WHAT TO DO => Find the lines in the records that carry the word "histopathology". Copy each one.

[Collected data]
__________
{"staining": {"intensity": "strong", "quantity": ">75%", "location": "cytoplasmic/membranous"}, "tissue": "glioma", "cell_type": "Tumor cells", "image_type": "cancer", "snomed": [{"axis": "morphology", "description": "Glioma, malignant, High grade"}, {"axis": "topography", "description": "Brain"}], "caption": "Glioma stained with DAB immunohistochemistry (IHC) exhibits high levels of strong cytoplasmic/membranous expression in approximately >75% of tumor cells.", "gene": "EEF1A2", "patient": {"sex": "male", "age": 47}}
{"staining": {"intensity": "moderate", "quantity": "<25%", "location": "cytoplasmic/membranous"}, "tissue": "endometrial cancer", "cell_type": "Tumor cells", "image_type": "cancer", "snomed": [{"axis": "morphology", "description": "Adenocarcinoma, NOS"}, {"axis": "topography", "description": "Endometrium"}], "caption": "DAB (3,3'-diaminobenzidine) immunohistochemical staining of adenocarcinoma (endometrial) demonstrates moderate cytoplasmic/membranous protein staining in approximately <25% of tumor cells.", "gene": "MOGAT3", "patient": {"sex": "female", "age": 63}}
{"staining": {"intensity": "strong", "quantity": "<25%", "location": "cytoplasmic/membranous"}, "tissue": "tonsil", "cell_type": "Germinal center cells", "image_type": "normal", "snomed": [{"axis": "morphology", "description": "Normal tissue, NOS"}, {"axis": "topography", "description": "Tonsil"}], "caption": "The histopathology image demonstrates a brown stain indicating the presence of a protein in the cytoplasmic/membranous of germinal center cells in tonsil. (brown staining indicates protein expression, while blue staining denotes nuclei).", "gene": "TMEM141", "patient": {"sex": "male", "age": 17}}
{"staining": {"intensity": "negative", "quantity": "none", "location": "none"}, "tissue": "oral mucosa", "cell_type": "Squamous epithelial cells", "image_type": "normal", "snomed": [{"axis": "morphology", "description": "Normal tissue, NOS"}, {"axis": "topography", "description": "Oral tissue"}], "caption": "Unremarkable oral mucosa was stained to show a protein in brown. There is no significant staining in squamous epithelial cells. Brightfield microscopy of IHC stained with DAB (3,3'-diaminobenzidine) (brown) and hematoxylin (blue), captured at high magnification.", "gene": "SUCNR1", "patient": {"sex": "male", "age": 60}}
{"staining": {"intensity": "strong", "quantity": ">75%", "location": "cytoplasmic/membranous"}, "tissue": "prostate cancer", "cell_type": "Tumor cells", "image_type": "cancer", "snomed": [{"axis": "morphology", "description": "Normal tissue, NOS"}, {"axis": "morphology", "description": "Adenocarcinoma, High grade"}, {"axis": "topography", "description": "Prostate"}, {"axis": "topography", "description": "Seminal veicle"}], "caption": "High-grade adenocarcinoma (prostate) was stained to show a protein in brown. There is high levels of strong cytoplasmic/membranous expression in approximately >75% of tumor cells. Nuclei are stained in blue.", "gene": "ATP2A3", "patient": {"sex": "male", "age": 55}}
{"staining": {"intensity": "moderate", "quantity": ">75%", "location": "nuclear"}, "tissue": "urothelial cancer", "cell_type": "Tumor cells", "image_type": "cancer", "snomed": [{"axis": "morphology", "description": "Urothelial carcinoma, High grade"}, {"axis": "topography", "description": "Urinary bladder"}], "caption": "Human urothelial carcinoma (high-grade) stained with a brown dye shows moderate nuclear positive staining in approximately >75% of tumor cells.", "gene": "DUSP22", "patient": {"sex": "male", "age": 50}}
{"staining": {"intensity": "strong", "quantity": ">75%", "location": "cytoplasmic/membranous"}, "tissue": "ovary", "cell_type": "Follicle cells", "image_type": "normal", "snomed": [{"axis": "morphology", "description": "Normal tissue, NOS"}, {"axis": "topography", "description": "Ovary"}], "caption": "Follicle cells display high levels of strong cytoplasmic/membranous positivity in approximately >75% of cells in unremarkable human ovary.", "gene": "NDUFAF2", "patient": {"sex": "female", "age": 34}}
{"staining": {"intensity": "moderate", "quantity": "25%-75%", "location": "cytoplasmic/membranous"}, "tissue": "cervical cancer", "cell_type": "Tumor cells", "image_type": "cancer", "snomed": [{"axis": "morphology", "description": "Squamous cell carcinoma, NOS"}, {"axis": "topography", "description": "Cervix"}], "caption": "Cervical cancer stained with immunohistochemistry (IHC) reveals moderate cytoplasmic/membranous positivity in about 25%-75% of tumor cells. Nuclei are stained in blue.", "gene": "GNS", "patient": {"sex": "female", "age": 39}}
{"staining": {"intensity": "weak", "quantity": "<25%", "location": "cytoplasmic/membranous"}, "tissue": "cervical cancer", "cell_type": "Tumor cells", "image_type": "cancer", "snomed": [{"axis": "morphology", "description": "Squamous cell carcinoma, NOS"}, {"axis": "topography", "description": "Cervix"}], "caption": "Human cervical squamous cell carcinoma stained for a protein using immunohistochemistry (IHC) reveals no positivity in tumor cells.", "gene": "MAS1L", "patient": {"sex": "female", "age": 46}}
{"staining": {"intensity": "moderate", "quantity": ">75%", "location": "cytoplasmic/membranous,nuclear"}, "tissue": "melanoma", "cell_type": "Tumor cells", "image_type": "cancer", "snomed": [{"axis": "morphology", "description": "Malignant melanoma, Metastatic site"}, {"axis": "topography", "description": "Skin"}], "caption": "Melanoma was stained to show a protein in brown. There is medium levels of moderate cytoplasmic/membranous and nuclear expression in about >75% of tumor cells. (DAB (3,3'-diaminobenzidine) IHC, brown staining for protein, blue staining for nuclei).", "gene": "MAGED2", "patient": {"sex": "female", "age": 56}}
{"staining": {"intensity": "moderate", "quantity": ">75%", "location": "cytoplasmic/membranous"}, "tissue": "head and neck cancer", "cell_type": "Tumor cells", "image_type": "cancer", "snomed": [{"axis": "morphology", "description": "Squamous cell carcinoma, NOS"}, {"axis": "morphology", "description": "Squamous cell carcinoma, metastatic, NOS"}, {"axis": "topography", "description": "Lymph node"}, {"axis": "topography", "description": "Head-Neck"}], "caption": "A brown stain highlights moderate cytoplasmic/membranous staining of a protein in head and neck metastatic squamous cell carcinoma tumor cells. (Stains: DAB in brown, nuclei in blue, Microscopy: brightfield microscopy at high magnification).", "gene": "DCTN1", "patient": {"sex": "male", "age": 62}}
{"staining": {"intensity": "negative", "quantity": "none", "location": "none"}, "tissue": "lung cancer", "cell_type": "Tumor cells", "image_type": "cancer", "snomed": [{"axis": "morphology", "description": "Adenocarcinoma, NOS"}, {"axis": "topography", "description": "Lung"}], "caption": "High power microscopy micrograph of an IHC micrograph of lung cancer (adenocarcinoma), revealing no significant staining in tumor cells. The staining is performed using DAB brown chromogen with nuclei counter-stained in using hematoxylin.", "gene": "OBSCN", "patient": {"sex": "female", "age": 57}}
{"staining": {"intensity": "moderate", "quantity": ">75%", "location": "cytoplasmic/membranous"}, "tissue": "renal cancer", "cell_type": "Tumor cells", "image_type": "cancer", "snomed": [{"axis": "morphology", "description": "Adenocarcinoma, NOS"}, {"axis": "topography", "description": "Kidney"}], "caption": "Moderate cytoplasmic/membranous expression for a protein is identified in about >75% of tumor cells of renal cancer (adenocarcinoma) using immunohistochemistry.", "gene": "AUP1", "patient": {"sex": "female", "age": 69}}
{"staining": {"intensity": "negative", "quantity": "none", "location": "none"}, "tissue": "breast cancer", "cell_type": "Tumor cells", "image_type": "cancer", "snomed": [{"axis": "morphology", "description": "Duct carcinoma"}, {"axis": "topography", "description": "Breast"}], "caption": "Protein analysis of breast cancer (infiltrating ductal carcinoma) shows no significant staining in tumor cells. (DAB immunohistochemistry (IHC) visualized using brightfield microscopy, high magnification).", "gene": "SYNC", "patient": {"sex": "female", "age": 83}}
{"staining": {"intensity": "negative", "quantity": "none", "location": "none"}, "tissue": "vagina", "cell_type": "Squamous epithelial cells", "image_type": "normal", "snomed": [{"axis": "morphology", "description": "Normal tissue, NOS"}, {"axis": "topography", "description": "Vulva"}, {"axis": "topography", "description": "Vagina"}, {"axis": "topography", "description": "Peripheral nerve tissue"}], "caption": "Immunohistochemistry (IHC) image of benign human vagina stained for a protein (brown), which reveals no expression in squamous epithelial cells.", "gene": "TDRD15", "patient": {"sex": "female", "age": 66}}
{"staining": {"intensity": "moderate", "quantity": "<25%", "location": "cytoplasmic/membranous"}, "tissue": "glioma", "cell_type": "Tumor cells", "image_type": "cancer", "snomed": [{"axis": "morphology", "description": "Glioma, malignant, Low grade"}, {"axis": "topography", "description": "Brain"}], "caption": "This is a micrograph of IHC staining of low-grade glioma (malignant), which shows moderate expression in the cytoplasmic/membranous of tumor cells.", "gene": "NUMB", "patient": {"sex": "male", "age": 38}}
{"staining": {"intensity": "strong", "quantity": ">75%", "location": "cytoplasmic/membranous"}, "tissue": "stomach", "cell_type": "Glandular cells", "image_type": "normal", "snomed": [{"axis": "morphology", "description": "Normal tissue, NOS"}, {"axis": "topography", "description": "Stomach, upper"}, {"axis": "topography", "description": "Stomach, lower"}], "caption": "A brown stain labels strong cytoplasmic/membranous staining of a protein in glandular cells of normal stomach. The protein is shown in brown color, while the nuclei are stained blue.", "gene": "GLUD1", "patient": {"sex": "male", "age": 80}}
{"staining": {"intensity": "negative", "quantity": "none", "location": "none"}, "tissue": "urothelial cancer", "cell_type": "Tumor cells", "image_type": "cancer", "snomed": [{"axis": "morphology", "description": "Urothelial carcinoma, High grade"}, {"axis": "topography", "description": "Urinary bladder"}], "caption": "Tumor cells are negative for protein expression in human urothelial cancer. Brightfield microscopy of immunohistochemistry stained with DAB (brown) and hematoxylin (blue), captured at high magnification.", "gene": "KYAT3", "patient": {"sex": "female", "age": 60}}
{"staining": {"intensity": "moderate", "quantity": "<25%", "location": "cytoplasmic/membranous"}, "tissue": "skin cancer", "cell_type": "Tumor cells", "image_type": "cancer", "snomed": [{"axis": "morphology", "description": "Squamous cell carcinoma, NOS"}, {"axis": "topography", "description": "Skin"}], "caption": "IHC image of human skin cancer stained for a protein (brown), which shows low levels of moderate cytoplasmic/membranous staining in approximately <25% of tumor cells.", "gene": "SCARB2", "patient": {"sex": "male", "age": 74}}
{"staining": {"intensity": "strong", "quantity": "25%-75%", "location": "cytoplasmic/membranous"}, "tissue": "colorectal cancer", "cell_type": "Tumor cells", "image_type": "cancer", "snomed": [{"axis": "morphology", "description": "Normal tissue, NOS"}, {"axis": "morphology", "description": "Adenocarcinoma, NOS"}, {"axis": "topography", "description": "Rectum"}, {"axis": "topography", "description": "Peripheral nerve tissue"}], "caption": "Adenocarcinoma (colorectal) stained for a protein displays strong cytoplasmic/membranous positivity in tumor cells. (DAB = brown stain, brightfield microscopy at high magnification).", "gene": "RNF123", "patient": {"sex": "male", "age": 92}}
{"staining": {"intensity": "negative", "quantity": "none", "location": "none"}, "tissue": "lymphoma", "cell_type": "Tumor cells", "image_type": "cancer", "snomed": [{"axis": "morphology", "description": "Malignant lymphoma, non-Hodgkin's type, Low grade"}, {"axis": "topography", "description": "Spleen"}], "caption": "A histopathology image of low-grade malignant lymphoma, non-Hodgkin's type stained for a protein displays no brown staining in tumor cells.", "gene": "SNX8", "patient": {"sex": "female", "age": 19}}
__________
YOUR RESPONSE =>
{"staining": {"intensity": "strong", "quantity": "<25%", "location": "cytoplasmic/membranous"}, "tissue": "tonsil", "cell_type": "Germinal center cells", "image_type": "normal", "snomed": [{"axis": "morphology", "description": "Normal tissue, NOS"}, {"axis": "topography", "description": "Tonsil"}], "caption": "The histopathology image demonstrates a brown stain indicating the presence of a protein in the cytoplasmic/membranous of germinal center cells in tonsil. (brown staining indicates protein expression, while blue staining denotes nuclei).", "gene": "TMEM141", "patient": {"sex": "male", "age": 17}}
{"staining": {"intensity": "negative", "quantity": "none", "location": "none"}, "tissue": "lymphoma", "cell_type": "Tumor cells", "image_type": "cancer", "snomed": [{"axis": "morphology", "description": "Malignant lymphoma, non-Hodgkin's type, Low grade"}, {"axis": "topography", "description": "Spleen"}], "caption": "A histopathology image of low-grade malignant lymphoma, non-Hodgkin's type stained for a protein displays no brown staining in tumor cells.", "gene": "SNX8", "patient": {"sex": "female", "age": 19}}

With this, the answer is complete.